= Union of Messianic Jewish Congregations =

Religious organization based in the United States

The Union of Messianic Jewish Congregations (UMJC) is an international Messianic Jewish organization which supports Messianic Jewish congregations. The organization is based in Melbourne, Florida, US.

== History ==
The organisation grew out of the early Hebrew Christian Movement. In the 19th century, Jews who converted to Christianity would normally join a Christian church. After World War II, many Messianic Jews decided to continue to identify as Jewish. As such, many new Messianic Jewish congregations appeared, especially across the US. Some of these congregations came together to form alliances. One of these alliances was the UMJC.

The Messianic Jewish Alliance of America (MJAA) was founded in 1915. In 1979, nineteen congregations broke away and formed the UMJC in Mechanicsburg, Pennsylvania. The previous division has now been healed.

In 2010, there were 65 congregations in the United States. As of 2023, it has 70 congregations in 6 countries.

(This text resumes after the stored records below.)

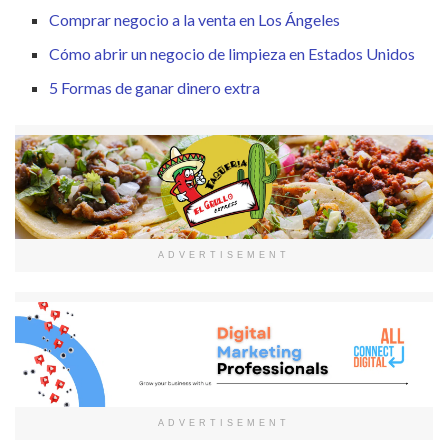
Comprar negocio a la venta en Los Ángeles
Cómo abrir un negocio de limpieza en Estados Unidos
5 Formas de ganar dinero extra
ADVERTISEMENT
ADVERTISEMENT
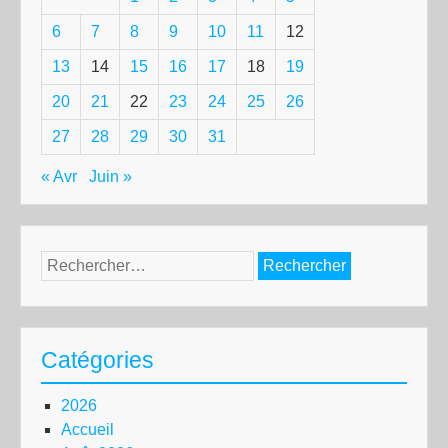
6
7
8
9
10
11
12
13
14
15
16
17
18
19
20
21
22
23
24
25
26
27
28
29
30
31
« Avr
Juin »
Rechercher :
Catégories
2026
Accueil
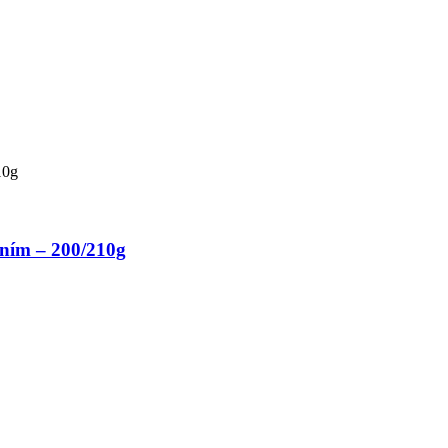
ním – 200/210g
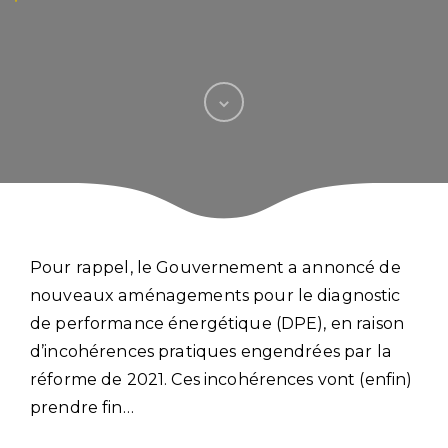
Pour rappel, le Gouvernement a annoncé de
nouveaux aménagements pour le diagnostic
de performance énergétique (DPE), en raison
d’incohérences pratiques engendrées par la
réforme de 2021. Ces incohérences vont (enfin)
prendre fin…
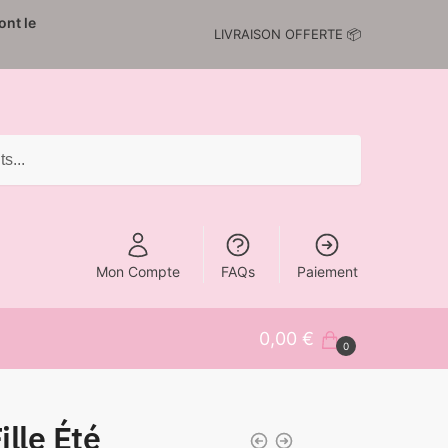
nt le
LIVRAISON OFFERTE 📦
Mon Compte
FAQs
Paiement
0,00
€
0
lle Été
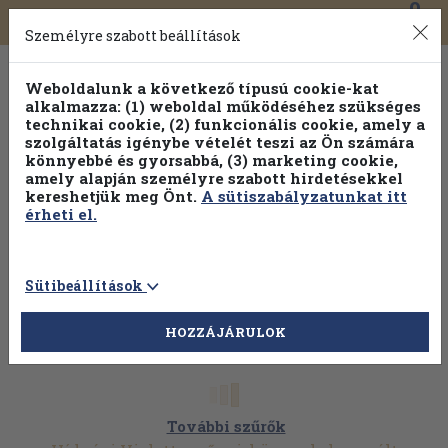
0
Toggle
Főmenü
Könyveink
navigation
Személyre szabott beállítások
Weboldalunk a következő típusú cookie-kat
alkalmazza: (1) weboldal működéséhez szükséges
technikai cookie, (2) funkcionális cookie, amely a
szolgáltatás igénybe vételét teszi az Ön számára
könnyebbé és gyorsabbá, (3) marketing cookie,
amely alapján személyre szabott hirdetésekkel
kereshetjük meg Önt.
A sütiszabályzatunkat itt
érheti el.
Sütibeállítások
HOZZÁJÁRULOK
További szűrők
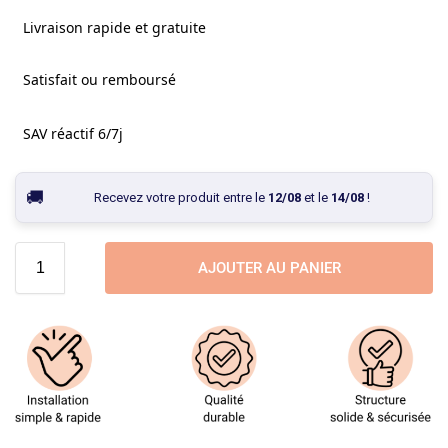
Livraison rapide et gratuite
Satisfait ou remboursé
SAV réactif 6/7j
Recevez votre produit entre le
12/08
et le
14/08
!
AJOUTER AU PANIER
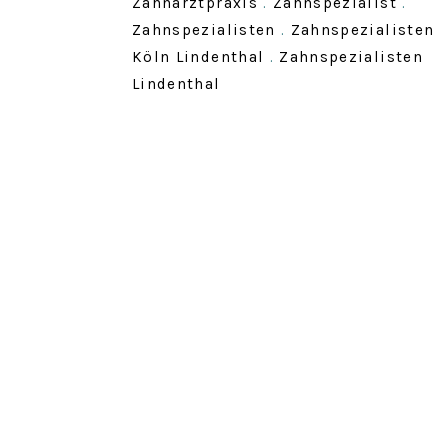
Zahnarztpraxis
.
Zahnspezialist
.
Zahnspezialisten
.
Zahnspezialisten
Köln Lindenthal
.
Zahnspezialisten
Lindenthal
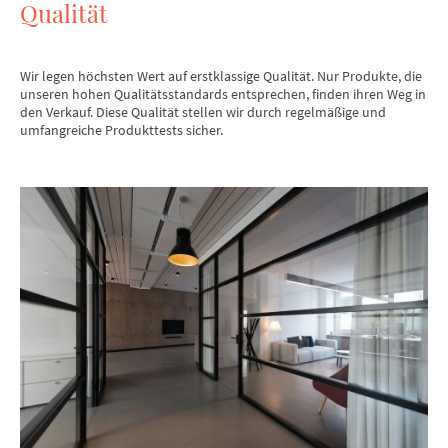
Qualität
Wir legen höchsten Wert auf erstklassige Qualität. Nur Produkte, die
unseren hohen Qualitätsstandards entsprechen, finden ihren Weg in
den Verkauf. Diese Qualität stellen wir durch regelmäßige und
umfangreiche Produkttests sicher.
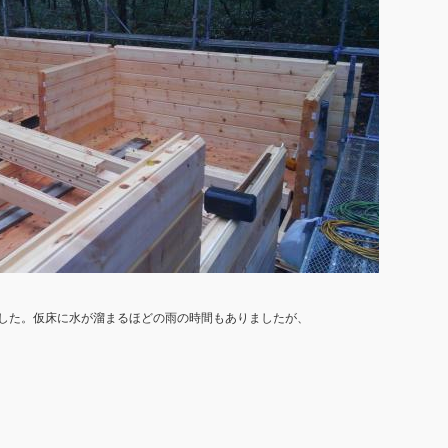
した。仮床に水が溜まるほどの雨の時間もありましたが、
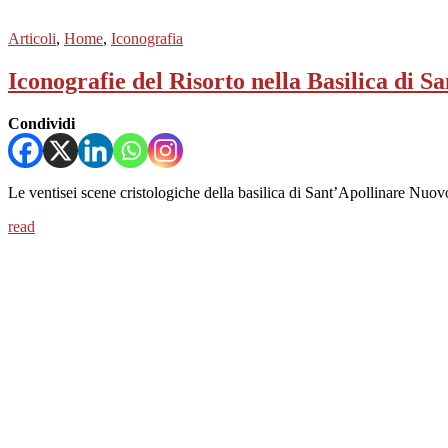
Articoli
,
Home
,
Iconografia
Iconografie del Risorto nella Basilica di 
Condividi
Le ventisei scene cristologiche della basilica di Sant’Apollinare Nuovo,
read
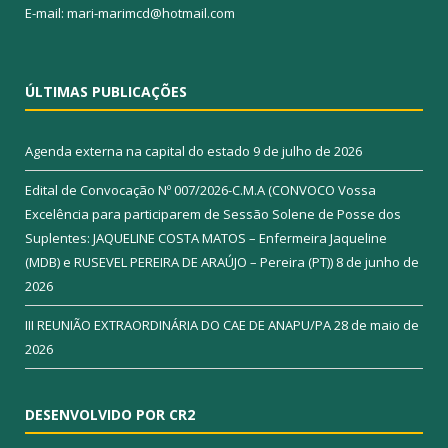
E-mail: mari-marimcd@hotmail.com
ÚLTIMAS PUBLICAÇÕES
Agenda externa na capital do estado
9 de julho de 2026
Edital de Convocação Nº 007/2026-C.M.A (CONVOCO Vossa
Excelência para participarem de Sessão Solene de Posse dos
Suplentes: JAQUELINE COSTA MATOS – Enfermeira Jaqueline
(MDB) e RUSEVEL PEREIRA DE ARAÚJO – Pereira (PT))
8 de junho de
2026
III REUNIÃO EXTRAORDINÁRIA DO CAE DE ANAPU/PA
28 de maio de
2026
DESENVOLVIDO POR CR2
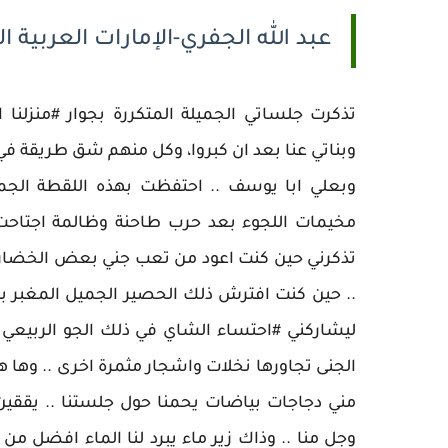
عبد الله الجفري-الإمارات العربية ا
تذكرت جلساتي الجميلة المتكررة بجوار #منزلنا
وبناتي عنا بعد ان كبروا، وكل منهم شق طريقة في 
وبعلي ابا يوسف .. احتفظت بهذه اللقطة الجم
مخيمات اللجوء بعد حرب طاحنة وظالمة اجتاحت بل
تذكرني حين كنت اعود من تعب جني بعض الخضار وا
.. حين كنت افترش ذلك الحصير الجميل المغبر ب
ليشاركني #احتساء الشاي في ذلك الجو الربيعي ال
الجنى تجاورها نخلات واشجار مثمرة اخرى .. وها هي
مني دجاجات بياضات يحمنا حول جلستنا .. يققي
وجل منا .. وذاك زير ماء يبرد لنا الماء افضل من 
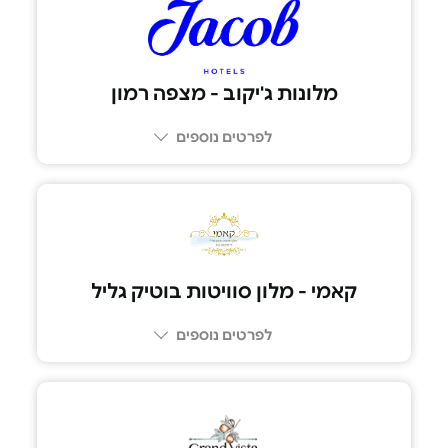
04-699-9563
מלונות ג'יקוב - מצפה רמון
לפרטים נוספים
קאמי - מלון סוויטות בוטיק גליל
לפרטים נוספים
052-8039979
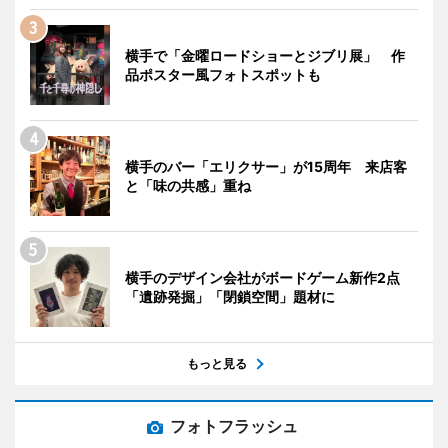
横手で「金曜ロードショーとジブリ展」 作
品ポスター風フォトスポットも
横手のバー「エリクサー」が15周年 来店客
と「味の共感」重ね
横手のデザイン会社がボードゲーム新作2点
「遺跡発掘」「閉鎖空間」題材に
もっと見る
フォトフラッシュ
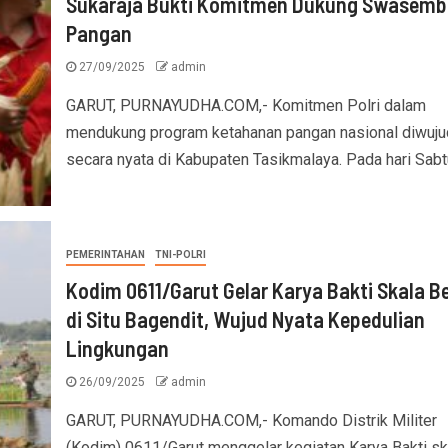
Sukaraja Bukti Komitmen Dukung Swasem
Pangan
27/09/2025
admin
GARUT, PURNAYUDHA.COM,- Komitmen Polri dalam
mendukung program ketahanan pangan nasional diwuju
secara nyata di Kabupaten Tasikmalaya. Pada hari Sabtu
PEMERINTAHAN
TNI-POLRI
Kodim 0611/Garut Gelar Karya Bakti Skala B
di Situ Bagendit, Wujud Nyata Kepedulian
Lingkungan
26/09/2025
admin
GARUT, PURNAYUDHA.COM,- Komando Distrik Militer
(Kodim) 0611/Garut menggelar kegiatan Karya Bakti sk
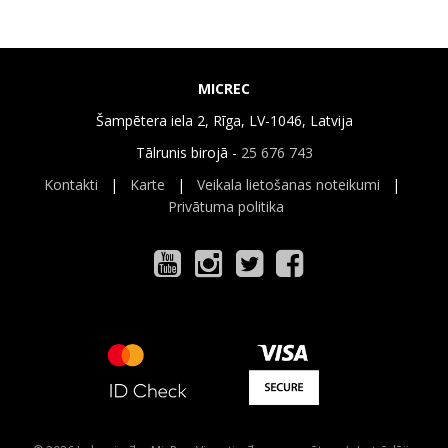
MICREC
Šampētera iela 2, Rīga, LV-1046, Latvija
Tālrunis birojā -
25 676 743
Kontakti
|
Karte
|
Veikala lietošanas noteikumi
|
Privātuma politika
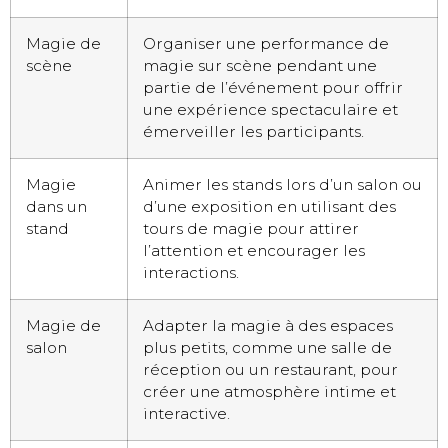
Magie de
Organiser une performance de
scène
magie sur scène pendant une
partie de l’événement pour offrir
une expérience spectaculaire et
émerveiller les participants.
Magie
Animer les stands lors d’un salon ou
dans un
d’une exposition en utilisant des
stand
tours de magie pour attirer
l’attention et encourager les
interactions.
Magie de
Adapter la magie à des espaces
salon
plus petits, comme une salle de
réception ou un restaurant, pour
créer une atmosphère intime et
interactive.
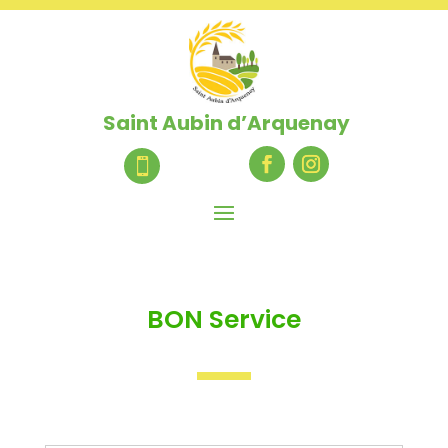
Saint Aubin d’Arquenay

BON Service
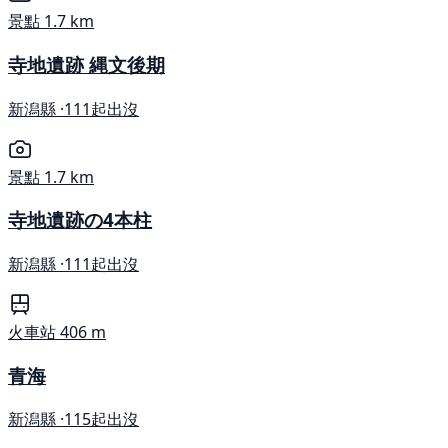
景點
1.7 km
寺地遺跡 縄文後期
新潟縣 ·
111起出沒
景點
1.7 km
寺地遺跡の4本柱
新潟縣 ·
111起出沒
火車站
406 m
青海
新潟縣 ·
115起出沒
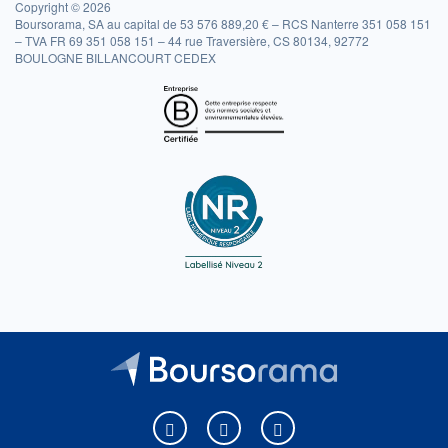
Copyright © 2026
Boursorama, SA au capital de 53 576 889,20 € – RCS Nanterre 351 058 151
– TVA FR 69 351 058 151 – 44 rue Traversière, CS 80134, 92772
BOULOGNE BILLANCOURT CEDEX
Boursorama sur Facebook
Boursorama sur X
Boursorama sur Youtu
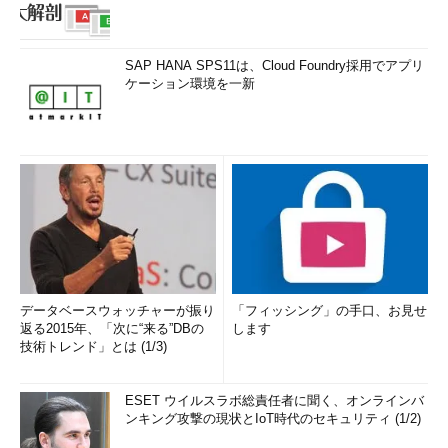
SAP HANA SPS11は、Cloud Foundry採用でアプリ
ケーション環境を一新
データベースウォッチャーが振り
「フィッシング」の手口、お見せ
返る2015年、「次に“来る”DBの
します
技術トレンド」とは (1/3)
ESET ウイルスラボ総責任者に聞く、オンラインバ
ンキング攻撃の現状とIoT時代のセキュリティ (1/2)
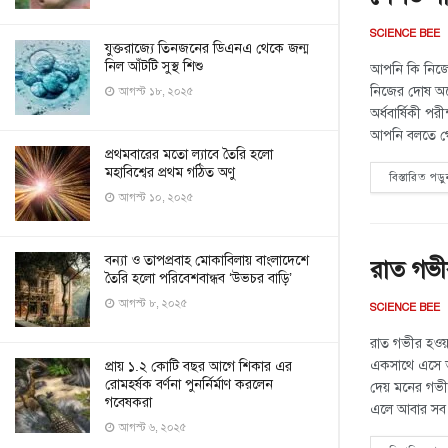
SCIENCE BEE
যুক্তরাজ্যে তিনজনের ডিএনএ থেকে জন্ম
নিল আঁটটি সুস্থ শিশু
আপনি কি নিজে
নিজের দোষ অন
আগস্ট ১৮, ২০২৫
অর্ধবার্ষিকী প
আপনি বলতে গেল
প্রথমবারের মতো ল্যাবে তৈরি হলো
মহাবিশ্বের প্রথম গঠিত অণু
বিস্তারিত পড়ু
আগস্ট ১০, ২০২৫
বন্যা ও তাপপ্রবাহ মোকাবিলায় বাংলাদেশে
রাত গভী
তৈরি হলো পরিবেশবান্ধব ‘উভচর বাড়ি’
আগস্ট ৮, ২০২৫
SCIENCE BEE
রাত গভীর হওয়া
একসাথে এসে ভী
প্রায় ১.২ কোটি বছর আগে শিকার এর
রোমহর্ষক বর্ণনা পুনর্নির্মাণ করলেন
দেয় মনের গভীর
গবেষকরা
এলে আবার সব স্
আগস্ট ৬, ২০২৫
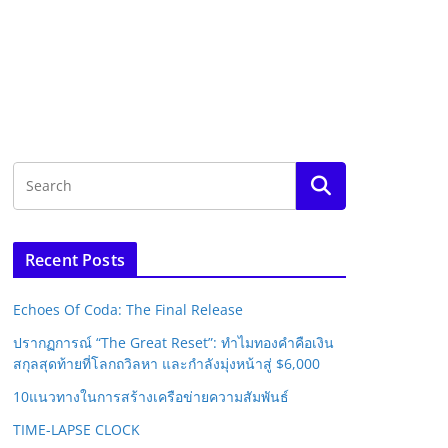
Recent Posts
Echoes Of Coda: The Final Release
ปรากฏการณ์ “The Great Reset”: ทำไมทองคำคือเงิน
สกุลสุดท้ายที่โลกถวิลหา และกำลังมุ่งหน้าสู่ $6,000
10แนวทางในการสร้างเครือข่ายความสัมพันธ์
TIME-LAPSE CLOCK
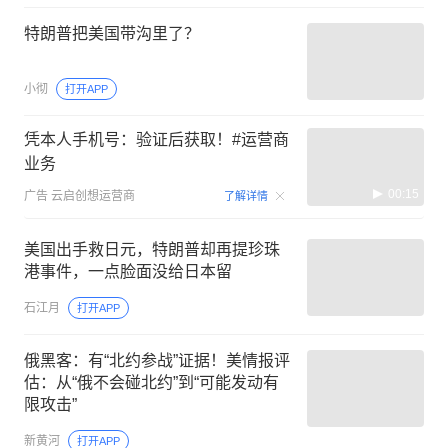
特朗普把美国带沟里了？
小彻
打开APP
凭本人手机号：验证后获取！#运营商
业务
00:15
广告
云启创想运营商
了解详情
美国出手救日元，特朗普却再提珍珠
港事件，一点脸面没给日本留
石江月
打开APP
俄黑客：有“北约参战”证据！美情报评
估：从“俄不会碰北约”到“可能发动有
限攻击”
新黄河
打开APP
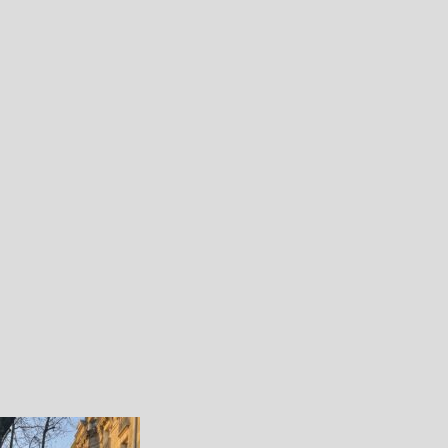
Step.8
ご利用規約を
必ず一読してご承諾ください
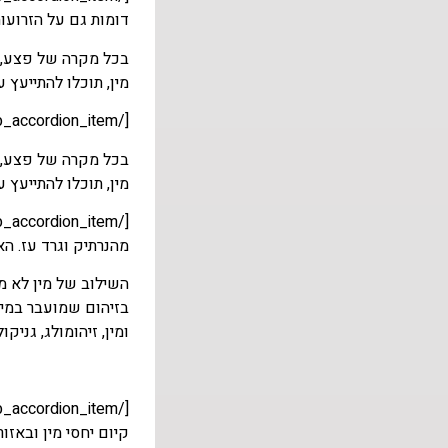
דומות גם על הזרועות
בכל מקרה של פצע, י
מין, תוכלו להתייעץ ע
[/et_pb_accordion_item][et_pb_accordion_item title="אני סובל מיבלות באצבעות הידיים. לאחרונה הופיעו גם על איבר המין. האם מדובר במחלת מין?"]
בכל מקרה של פצע, י
מין, תוכלו להתייעץ ע
מהנרתיק וגרד עז. הא
השילוב של מין לא מו
בזיהום שמועבר במין
ומין, זיהומולג, גניק
קיום יחסי מין ובאזו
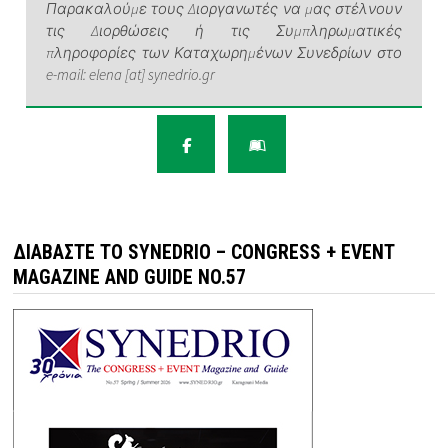
Παρακαλούμε τους Διοργανωτές να μας στέλνουν
τις Διορθώσεις ή τις Συμπληρωματικές
πληροφορίες των Καταχωρημένων Συνεδρίων στο
e-mail: elena [at] synedrio.gr
ΔΙΑΒΆΣΤΕ ΤΟ SYNEDRIO – CONGRESS + EVENT
MAGAZINE AND GUIDE NO.57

The President is Rabbi Barney Kasdan.

==Mission==
UMJC has the following missions;
- To further the establishment, and growth of MJ Congregations worldwide.
- To be a voice for MJs worldwide.
- To provide a forum for the discussion of issues relevant to MJs
- To aid in the causes of Jewish people worldwide, especially in Israel.
- To support the training of Messianic Leaders.

To carry out this work, they have several programmes;
- Planters Program to establish new congregations.
- Internship Program to trains Bible school and seminary graduates.
- Humanitarian aid and scholarships.
- Continuing education programs to equip congregational leaders.

The UMJC is seen as emphasizing Jewish tradition, stressing the duty of MJs to keep Jewish traditions, such as circumcision and keeping kosher, as they are a part of God’s special calling for Jews.